First off: Is a fixed width
record similar to a fixed-width
record field (column) ?..........because in my case the file I am trying to extract from has Fixed-width columns i.e., record fields have fixed width
2. If there is no option to specify "fixed-width column" option like in the Server edition ; does this mean I should manually give each column a fixed width (by going to column tab>edit row>string type>field width) ?
I do apologize if this does not make much sense but whats normally a very simple procedure in the Server edition just does not seem to work for me in parallel. And this has made me try a lot of wierd methods (like question 2)
![Sad :(](./images/smilies/icon_sad.gif)
Posted: Thu Oct 19, 2006 4:13 pm
by kris007
pradkumar wrote:
First off: Is a fixed width record similar to a fixed-width record field (column) ?..........because in my case the file I am trying to extract from has Fixed-width columns i.e., record fields have fixed width
It's one and the same. A fixed width file has records whose length is fixed and in almost all cases followed by a LineTerminator. If you have set Record Lenght attribute to fixed and defined proper terminator, then I would put my money on the file
not being a fixed width file. The error message which you have provided points in that direction. It says that the record is of variable length. I would suggest you check the input file again. I have seen similar cases where the last couple of columns in the input file are of variable length. If possible can you post couple of lines from your source here to confirm it?
P.S. Did your method(question2) work for you. I doubt it.
Posted: Thu Oct 19, 2006 6:25 pm
by pradkumar
Thanks Kris
Here are few lines from my raw data file ---- there are 10 fields in each record -- given below are 3 records...
Code: Select all
DRACDDrachenblut Delikatessen Sven Ottlieb Order Administrator Walserweg 21 Aachen 52066 Germany 0241-039123 0241-059428
DUMONDu monde entier Janine Labrune Owner 67, rue des Cinquante Otages Nantes 44000 France 40.67.88.88 40.67.89.89
EASTCEastern Connection Ann Devon Sales Agent 35 King George London WX3 6FW UK (171) 555-0297 (171) 555-3373
Posted: Thu Oct 19, 2006 8:08 pm
by ray.wurlod
The easiest way to get this right is as follows. Import the table definition for the sequential file. When on the Format tab, check the "fixed width" check box, then fill in the ten column widths as a comma separated list in the indicated field. Complete the import then load the table definition into a job that needs to read the file. All will be well (provided you got the widths correct).
Posted: Tue Oct 24, 2006 3:31 pm
by splayer
ray, in EE, in sequential file stage, there is no Fixed Width checkbox. My version is 7.5.1A.
pradkumar, a fixed width record can never have variable length columns.
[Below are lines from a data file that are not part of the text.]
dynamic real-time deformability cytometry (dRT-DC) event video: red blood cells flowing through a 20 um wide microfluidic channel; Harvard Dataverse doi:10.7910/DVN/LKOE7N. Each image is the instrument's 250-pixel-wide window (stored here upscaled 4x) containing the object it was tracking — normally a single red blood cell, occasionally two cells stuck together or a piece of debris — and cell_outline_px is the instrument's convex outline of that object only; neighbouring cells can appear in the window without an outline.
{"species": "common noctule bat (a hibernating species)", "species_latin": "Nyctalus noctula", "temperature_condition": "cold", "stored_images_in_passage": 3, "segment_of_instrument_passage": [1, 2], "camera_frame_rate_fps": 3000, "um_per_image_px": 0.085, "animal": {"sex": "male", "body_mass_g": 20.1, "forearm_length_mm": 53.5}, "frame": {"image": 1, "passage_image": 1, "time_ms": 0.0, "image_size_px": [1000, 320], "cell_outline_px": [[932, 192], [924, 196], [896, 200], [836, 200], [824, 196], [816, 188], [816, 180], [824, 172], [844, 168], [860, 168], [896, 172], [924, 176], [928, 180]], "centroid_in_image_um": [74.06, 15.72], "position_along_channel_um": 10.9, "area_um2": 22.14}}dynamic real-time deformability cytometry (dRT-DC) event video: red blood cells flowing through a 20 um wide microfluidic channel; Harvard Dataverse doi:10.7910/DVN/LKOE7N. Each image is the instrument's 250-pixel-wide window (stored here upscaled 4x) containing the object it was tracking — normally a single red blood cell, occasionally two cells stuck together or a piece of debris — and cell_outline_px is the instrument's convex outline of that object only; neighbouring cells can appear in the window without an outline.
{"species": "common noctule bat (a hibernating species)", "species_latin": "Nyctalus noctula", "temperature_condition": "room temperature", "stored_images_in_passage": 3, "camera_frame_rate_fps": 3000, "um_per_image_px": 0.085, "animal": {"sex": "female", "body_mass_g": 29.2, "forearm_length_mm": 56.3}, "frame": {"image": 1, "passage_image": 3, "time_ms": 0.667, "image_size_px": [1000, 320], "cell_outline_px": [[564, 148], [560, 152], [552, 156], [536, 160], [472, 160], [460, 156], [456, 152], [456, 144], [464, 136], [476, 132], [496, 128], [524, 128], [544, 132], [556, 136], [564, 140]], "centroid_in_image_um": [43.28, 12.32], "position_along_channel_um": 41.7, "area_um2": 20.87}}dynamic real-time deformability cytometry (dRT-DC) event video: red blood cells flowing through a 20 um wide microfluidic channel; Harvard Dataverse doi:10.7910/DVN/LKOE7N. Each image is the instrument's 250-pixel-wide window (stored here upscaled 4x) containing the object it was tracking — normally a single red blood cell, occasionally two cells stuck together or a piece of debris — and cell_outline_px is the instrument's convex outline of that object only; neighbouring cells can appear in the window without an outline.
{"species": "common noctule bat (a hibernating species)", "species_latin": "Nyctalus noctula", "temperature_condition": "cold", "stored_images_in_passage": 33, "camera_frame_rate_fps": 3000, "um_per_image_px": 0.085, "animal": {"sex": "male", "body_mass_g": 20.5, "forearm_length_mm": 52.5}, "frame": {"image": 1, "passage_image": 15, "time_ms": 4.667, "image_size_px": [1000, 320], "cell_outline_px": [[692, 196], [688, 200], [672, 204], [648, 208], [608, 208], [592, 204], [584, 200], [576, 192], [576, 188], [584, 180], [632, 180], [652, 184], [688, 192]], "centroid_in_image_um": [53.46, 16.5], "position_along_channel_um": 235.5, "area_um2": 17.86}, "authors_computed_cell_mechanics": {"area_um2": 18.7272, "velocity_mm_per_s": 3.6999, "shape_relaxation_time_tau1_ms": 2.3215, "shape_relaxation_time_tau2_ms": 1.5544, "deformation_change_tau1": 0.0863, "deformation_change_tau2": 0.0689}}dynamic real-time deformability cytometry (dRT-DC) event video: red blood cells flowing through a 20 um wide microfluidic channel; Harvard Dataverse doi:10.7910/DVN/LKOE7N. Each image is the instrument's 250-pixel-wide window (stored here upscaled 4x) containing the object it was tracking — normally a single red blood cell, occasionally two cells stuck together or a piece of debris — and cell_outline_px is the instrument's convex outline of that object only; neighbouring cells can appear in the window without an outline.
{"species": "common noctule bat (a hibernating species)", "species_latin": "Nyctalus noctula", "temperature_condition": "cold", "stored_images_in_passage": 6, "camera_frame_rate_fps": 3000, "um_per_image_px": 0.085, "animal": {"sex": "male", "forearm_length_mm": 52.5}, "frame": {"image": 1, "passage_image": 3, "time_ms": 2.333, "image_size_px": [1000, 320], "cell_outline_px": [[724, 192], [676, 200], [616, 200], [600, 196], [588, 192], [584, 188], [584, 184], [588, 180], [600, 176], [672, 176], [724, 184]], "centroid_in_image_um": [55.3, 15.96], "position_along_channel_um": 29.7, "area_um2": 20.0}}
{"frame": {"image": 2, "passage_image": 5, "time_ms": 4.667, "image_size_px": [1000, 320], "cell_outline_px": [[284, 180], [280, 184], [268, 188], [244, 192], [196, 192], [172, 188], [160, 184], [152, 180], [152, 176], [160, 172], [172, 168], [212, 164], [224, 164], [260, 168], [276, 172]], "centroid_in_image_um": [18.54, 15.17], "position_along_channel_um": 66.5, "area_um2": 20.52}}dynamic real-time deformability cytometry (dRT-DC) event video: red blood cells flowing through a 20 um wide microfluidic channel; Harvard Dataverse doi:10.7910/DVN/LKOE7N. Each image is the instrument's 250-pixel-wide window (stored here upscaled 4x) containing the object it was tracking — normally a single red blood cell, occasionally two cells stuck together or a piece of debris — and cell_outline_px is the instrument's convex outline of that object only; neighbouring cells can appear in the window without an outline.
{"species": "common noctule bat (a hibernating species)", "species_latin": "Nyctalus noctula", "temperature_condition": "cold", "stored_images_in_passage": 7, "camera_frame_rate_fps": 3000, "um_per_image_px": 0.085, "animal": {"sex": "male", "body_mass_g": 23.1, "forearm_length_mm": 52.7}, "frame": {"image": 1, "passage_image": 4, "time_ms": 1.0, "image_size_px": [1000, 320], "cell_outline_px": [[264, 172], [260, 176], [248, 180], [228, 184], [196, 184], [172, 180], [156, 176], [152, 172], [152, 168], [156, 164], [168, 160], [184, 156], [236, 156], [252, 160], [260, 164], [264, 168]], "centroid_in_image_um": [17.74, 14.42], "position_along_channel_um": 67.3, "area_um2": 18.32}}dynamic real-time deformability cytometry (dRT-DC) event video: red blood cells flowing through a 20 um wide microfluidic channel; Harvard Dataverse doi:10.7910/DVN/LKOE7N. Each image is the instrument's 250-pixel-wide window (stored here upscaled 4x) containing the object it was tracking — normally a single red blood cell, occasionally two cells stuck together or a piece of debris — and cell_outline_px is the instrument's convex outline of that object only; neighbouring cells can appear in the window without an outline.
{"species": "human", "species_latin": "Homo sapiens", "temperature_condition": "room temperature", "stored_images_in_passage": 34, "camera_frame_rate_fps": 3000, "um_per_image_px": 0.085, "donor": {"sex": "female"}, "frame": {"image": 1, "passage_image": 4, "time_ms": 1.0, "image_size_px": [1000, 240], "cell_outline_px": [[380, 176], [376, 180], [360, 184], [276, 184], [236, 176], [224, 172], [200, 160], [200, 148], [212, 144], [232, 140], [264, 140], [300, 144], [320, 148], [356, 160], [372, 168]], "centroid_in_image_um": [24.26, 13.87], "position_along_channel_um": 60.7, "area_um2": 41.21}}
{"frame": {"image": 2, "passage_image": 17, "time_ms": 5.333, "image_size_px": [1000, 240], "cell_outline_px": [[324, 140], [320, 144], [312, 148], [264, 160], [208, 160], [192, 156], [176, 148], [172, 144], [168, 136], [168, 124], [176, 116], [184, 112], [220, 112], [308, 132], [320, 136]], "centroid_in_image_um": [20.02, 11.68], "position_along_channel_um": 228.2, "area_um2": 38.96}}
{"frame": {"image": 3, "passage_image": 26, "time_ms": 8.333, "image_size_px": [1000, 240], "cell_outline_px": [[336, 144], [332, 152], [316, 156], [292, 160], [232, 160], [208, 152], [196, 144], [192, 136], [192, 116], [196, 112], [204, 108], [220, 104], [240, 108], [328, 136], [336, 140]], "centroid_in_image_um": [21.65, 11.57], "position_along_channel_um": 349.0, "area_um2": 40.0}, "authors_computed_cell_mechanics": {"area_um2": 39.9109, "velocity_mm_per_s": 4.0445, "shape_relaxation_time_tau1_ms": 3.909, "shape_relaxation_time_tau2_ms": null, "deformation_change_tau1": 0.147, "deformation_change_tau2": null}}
You have 1 or more columns of variable length data type in your record. For example, you need to change a varchar to char.
Posted: Tue Oct 24, 2006 3:52 pm
by ray.wurlod
You CAN use fixed width in parallel Sequential File stage. I did one today.
Set the Record Length property to "Fixed" and do not have VarChar data types.
If you import the table definition of a fixed-width text file, then Load onto the Format tab in the parallel Sequential File stage, this happens automatically.
Note that "first line is column names = true" is not permitted when fixed width format is used.